PostgreSQL Single-table Import
Overview
Doris supports continuously synchronizing full and incremental data from a single PostgreSQL table into a specified Doris table using Job + CDC Stream TVF. This is suitable for real-time synchronization scenarios that require flexible column mapping and data transformation on a single table.
By integrating Flink CDC reading capabilities, Doris supports reading change logs (WAL) from PostgreSQL databases, enabling full and incremental data synchronization for a single table.
Notes:
- Supports exactly-once semantics.
- Currently only primary key tables are supported for synchronization.

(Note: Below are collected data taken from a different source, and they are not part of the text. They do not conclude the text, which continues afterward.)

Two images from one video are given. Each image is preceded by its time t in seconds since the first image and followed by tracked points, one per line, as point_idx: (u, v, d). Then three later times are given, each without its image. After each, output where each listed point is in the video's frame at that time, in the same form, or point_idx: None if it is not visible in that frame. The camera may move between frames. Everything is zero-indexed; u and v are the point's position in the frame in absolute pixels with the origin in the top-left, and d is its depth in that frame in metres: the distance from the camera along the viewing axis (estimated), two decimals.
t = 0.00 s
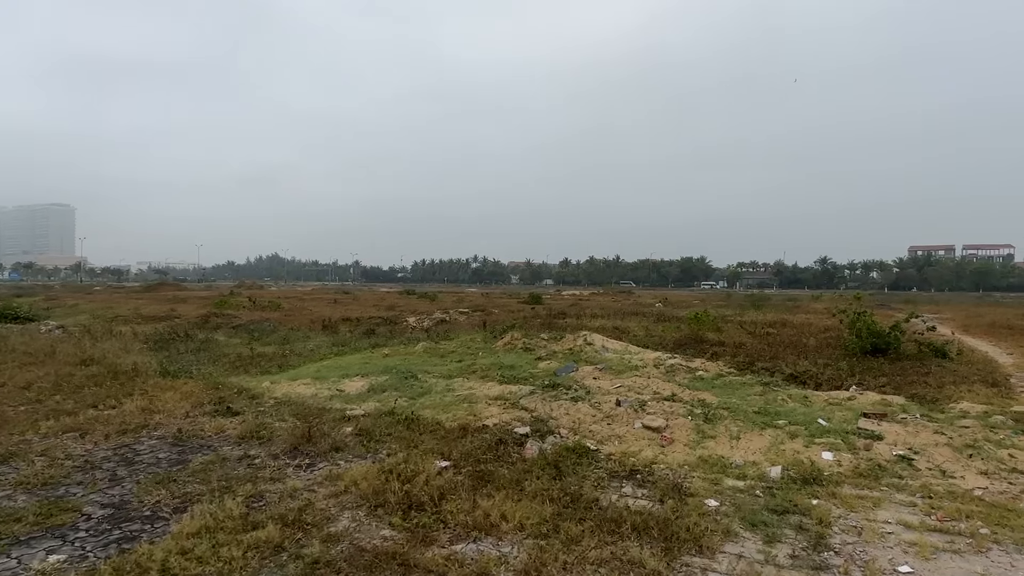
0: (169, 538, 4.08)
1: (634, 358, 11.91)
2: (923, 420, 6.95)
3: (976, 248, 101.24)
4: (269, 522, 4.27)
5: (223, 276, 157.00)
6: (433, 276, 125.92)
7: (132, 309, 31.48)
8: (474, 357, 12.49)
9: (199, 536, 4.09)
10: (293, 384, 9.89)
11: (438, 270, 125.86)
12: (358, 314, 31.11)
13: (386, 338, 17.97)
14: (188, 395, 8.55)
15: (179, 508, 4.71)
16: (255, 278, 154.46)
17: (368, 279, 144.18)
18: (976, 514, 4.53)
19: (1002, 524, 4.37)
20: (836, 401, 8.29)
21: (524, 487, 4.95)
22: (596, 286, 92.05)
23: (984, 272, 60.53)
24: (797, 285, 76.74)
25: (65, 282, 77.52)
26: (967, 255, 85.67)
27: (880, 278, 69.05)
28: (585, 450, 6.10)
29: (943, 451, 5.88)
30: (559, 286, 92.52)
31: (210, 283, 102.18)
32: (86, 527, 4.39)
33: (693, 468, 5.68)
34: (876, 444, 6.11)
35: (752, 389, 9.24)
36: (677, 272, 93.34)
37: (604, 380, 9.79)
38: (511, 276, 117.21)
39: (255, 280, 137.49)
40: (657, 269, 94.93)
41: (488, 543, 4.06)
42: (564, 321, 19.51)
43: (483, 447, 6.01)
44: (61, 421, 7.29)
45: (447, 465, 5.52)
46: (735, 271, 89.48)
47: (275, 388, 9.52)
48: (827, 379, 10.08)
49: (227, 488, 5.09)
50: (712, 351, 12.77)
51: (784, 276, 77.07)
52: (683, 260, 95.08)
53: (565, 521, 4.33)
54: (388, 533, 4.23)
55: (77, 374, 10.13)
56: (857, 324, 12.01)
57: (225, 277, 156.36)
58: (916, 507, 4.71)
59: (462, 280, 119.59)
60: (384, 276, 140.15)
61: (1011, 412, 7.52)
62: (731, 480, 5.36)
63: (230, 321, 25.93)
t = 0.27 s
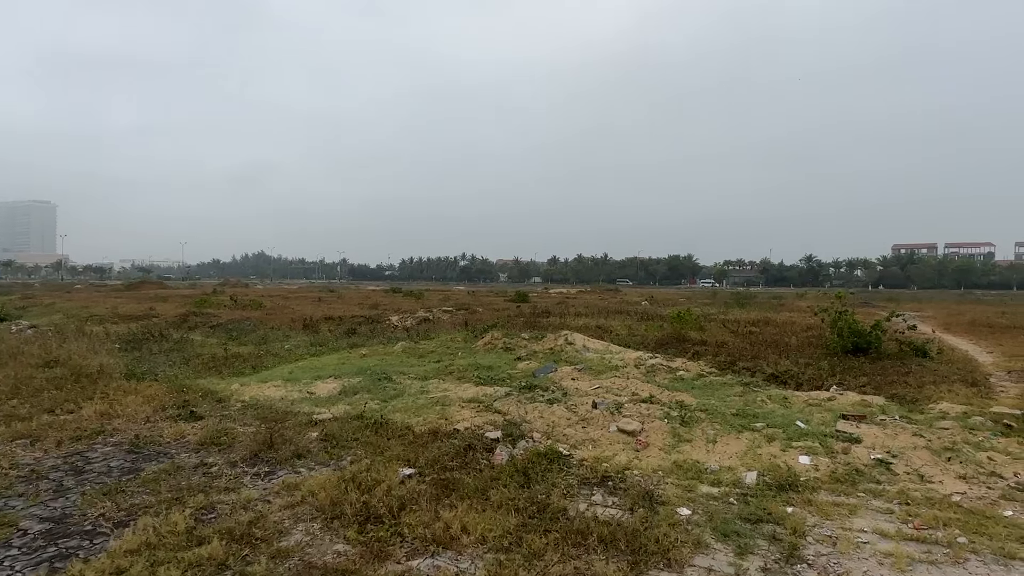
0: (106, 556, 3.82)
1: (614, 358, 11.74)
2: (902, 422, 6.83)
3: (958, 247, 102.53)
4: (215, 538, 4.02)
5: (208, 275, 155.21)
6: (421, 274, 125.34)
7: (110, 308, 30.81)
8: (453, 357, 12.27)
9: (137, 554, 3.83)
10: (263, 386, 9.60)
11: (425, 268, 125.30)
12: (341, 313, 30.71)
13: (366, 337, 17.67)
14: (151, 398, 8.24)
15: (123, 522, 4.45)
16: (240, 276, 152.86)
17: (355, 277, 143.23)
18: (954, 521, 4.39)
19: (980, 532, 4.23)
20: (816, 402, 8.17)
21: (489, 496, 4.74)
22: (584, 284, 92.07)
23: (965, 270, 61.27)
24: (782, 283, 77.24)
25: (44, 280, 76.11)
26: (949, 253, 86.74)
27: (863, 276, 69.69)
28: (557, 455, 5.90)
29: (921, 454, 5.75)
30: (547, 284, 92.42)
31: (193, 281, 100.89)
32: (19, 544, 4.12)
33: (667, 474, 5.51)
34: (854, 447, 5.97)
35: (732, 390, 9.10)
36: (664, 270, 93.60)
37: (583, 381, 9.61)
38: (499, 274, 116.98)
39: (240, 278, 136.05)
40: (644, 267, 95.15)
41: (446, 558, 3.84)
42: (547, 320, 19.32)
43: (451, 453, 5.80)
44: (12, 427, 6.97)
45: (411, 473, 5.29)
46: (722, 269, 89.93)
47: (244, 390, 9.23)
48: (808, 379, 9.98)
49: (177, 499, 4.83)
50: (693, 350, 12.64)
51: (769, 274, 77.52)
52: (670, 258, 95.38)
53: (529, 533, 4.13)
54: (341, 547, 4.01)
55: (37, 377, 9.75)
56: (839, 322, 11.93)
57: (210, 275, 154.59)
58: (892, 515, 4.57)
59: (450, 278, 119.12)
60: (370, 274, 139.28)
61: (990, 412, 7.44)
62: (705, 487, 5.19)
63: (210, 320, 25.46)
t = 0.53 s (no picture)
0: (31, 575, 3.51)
1: (594, 356, 11.53)
2: (884, 420, 6.67)
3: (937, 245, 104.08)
4: (153, 553, 3.72)
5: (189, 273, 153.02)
6: (406, 272, 124.59)
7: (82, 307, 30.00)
8: (430, 356, 11.98)
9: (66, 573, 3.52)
10: (230, 387, 9.25)
11: (411, 266, 124.58)
12: (322, 311, 30.26)
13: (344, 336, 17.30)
14: (109, 400, 7.87)
15: (57, 535, 4.13)
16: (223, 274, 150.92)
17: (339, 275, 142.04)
18: (938, 526, 4.21)
19: (965, 537, 4.06)
20: (797, 401, 8.01)
21: (455, 503, 4.48)
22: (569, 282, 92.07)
23: (944, 268, 62.12)
24: (765, 281, 77.79)
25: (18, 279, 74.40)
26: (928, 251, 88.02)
27: (845, 274, 70.40)
28: (529, 458, 5.66)
29: (903, 454, 5.58)
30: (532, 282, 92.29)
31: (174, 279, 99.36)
32: None
33: (643, 477, 5.29)
34: (835, 447, 5.80)
35: (712, 389, 8.92)
36: (649, 268, 93.87)
37: (561, 380, 9.38)
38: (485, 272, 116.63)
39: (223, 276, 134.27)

- LOAD privilege is required.
- Logical replication must be enabled on the PostgreSQL side. If you are using a cloud service, see the Setup Guide.
Prerequisites
Enable logical replication on PostgreSQL by adding the following to postgresql.conf:
wal_level=logical
If you are using a cloud service, refer to the corresponding prerequisites guide.
Quick Start
Creating an Import Job
Use CREATE STREAMING JOB to create a continuous import job:
CREATE JOB pg_single_sync
ON STREAMING
DO
INSERT INTO db1.tbl1
SELECT * FROM cdc_stream(
"type" = "postgres",
"jdbc_url" = "jdbc:postgresql://127.0.0.1:5432/postgres",
"driver_url" = "postgresql-42.5.0.jar",
"driver_class" = "org.postgresql.Driver",
"user" = "postgres",
"password" = "postgres",
"database" = "postgres",
"schema" = "public",
"table" = "source_table",
"offset" = "initial"
)
Check Import Status
select * from jobs("type"="insert") where ExecuteType = "STREAMING";
For more common operations (pause, resume, delete, check Task, etc.), see Continuous Load Overview.
Source Parameters
| Parameter | Default | Description |
|---|---|---|
| type | - | Data source type, set to postgres |
| jdbc_url | - | PostgreSQL JDBC connection string |
| driver_url | - | JDBC driver jar path |
| driver_class | - | JDBC driver class name |
| user | - | Database username |
| password | - | Database password |
| database | - | Database name |
| schema | - | Schema name |
| table | - | Table name to synchronize |
| offset | initial | initial: full + incremental sync, latest: incremental only |
| snapshot_split_size | 8096 | Split size (in rows). During full sync, the table is divided into multiple splits |
| snapshot_parallelism | 1 | Parallelism during full sync phase, i.e., max splits per task |
Import Configuration Parameters
| Parameter | Default | Description |
|---|---|---|
| session.* | - | Supports all session variables in job_properties. See Insert Into Select for import variables |
For more common parameters (such as max_interval), see Continuous Load Overview.